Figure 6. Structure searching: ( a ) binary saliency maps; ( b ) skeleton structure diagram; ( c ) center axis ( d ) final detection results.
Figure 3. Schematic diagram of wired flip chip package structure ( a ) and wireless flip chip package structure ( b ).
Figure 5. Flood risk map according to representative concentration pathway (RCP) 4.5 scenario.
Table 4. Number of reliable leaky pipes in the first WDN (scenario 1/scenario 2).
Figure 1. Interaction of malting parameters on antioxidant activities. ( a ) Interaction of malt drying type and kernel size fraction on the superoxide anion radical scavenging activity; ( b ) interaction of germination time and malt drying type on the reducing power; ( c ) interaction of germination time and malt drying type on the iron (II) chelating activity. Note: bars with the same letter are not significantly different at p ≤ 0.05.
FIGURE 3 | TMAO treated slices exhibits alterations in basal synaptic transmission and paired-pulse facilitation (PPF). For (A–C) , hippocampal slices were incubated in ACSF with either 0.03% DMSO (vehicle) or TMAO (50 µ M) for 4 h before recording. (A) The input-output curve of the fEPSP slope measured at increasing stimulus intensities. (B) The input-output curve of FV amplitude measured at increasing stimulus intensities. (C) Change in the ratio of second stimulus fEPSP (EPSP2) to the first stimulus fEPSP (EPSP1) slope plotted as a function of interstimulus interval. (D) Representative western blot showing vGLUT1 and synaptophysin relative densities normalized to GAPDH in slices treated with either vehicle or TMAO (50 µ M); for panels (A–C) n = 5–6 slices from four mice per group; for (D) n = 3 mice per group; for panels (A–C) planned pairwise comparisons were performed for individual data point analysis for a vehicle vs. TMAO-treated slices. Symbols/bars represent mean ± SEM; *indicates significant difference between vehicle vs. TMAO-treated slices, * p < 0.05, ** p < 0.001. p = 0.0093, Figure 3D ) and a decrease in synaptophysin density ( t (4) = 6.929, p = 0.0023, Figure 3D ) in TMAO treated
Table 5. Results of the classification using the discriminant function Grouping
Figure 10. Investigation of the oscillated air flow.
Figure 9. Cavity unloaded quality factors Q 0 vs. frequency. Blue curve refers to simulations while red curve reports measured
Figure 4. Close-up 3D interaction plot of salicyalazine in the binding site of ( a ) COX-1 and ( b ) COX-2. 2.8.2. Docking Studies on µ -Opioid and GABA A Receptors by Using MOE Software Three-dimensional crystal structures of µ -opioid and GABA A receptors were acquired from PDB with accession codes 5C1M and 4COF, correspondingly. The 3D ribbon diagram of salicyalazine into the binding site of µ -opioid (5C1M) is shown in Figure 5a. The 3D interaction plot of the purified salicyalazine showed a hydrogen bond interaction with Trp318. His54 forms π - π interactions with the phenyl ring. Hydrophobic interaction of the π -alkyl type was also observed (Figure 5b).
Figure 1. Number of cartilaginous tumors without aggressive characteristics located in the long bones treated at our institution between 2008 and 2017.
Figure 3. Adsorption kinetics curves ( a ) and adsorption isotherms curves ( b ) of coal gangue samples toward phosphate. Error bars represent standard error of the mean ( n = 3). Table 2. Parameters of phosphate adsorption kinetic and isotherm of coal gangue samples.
☆ ☆ ☆
- WHAT YOU SHOULD DO -
The answer must be the full listing, written out word for word.

- SOLVED PROBLEM -
Figure 6. Structure searching: ( a ) binary saliency maps; ( b ) skeleton structure diagram; ( c ) center axis ( d ) final detection results.
Figure 3. Schematic diagram of wired flip chip package structure ( a ) and wireless flip chip package structure ( b ).
Figure 5. Flood risk map according to representative concentration pathway (RCP) 4.5 scenario.
Table 4. Number of reliable leaky pipes in the first WDN (scenario 1/scenario 2).
Figure 1. Interaction of malting parameters on antioxidant activities. ( a ) Interaction of malt drying type and kernel size fraction on the superoxide anion radical scavenging activity; ( b ) interaction of germination time and malt drying type on the reducing power; ( c ) interaction of germination time and malt drying type on the iron (II) chelating activity. Note: bars with the same letter are not significantly different at p ≤ 0.05.
FIGURE 3 | TMAO treated slices exhibits alterations in basal synaptic transmission and paired-pulse facilitation (PPF). For (A–C) , hippocampal slices were incubated in ACSF with either 0.03% DMSO (vehicle) or TMAO (50 µ M) for 4 h before recording. (A) The input-output curve of the fEPSP slope measured at increasing stimulus intensities. (B) The input-output curve of FV amplitude measured at increasing stimulus intensities. (C) Change in the ratio of second stimulus fEPSP (EPSP2) to the first stimulus fEPSP (EPSP1) slope plotted as a function of interstimulus interval. (D) Representative western blot showing vGLUT1 and synaptophysin relative densities normalized to GAPDH in slices treated with either vehicle or TMAO (50 µ M); for panels (A–C) n = 5–6 slices from four mice per group; for (D) n = 3 mice per group; for panels (A–C) planned pairwise comparisons were performed for individual data point analysis for a vehicle vs. TMAO-treated slices. Symbols/bars represent mean ± SEM; *indicates significant difference between vehicle vs. TMAO-treated slices, * p < 0.05, ** p < 0.001. p = 0.0093, Figure 3D ) and a decrease in synaptophysin density ( t (4) = 6.929, p = 0.0023, Figure 3D ) in TMAO treated
Table 5. Results of the classification using the discriminant function Grouping
Figure 10. Investigation of the oscillated air flow.
Figure 9. Cavity unloaded quality factors Q 0 vs. frequency. Blue curve refers to simulations while red curve reports measured
Figure 4. Close-up 3D interaction plot of salicyalazine in the binding site of ( a ) COX-1 and ( b ) COX-2. 2.8.2. Docking Studies on µ -Opioid and GABA A Receptors by Using MOE Software Three-dimensional crystal structures of µ -opioid and GABA A receptors were acquired from PDB with accession codes 5C1M and 4COF, correspondingly. The 3D ribbon diagram of salicyalazine into the binding site of µ -opioid (5C1M) is shown in Figure 5a. The 3D interaction plot of the purified salicyalazine showed a hydrogen bond interaction with Trp318. His54 forms π - π interactions with the phenyl ring. Hydrophobic interaction of the π -alkyl type was also observed (Figure 5b).
Figure 1. Number of cartilaginous tumors without aggressive characteristics located in the long bones treated at our institution between 2008 and 2017.
Figure 3. Adsorption kinetics curves ( a ) and adsorption isotherms curves ( b ) of coal gangue samples toward phosphate. Error bars represent standard error of the mean ( n = 3). Table 2. Parameters of phosphate adsorption kinetic and isotherm of coal gangue samples.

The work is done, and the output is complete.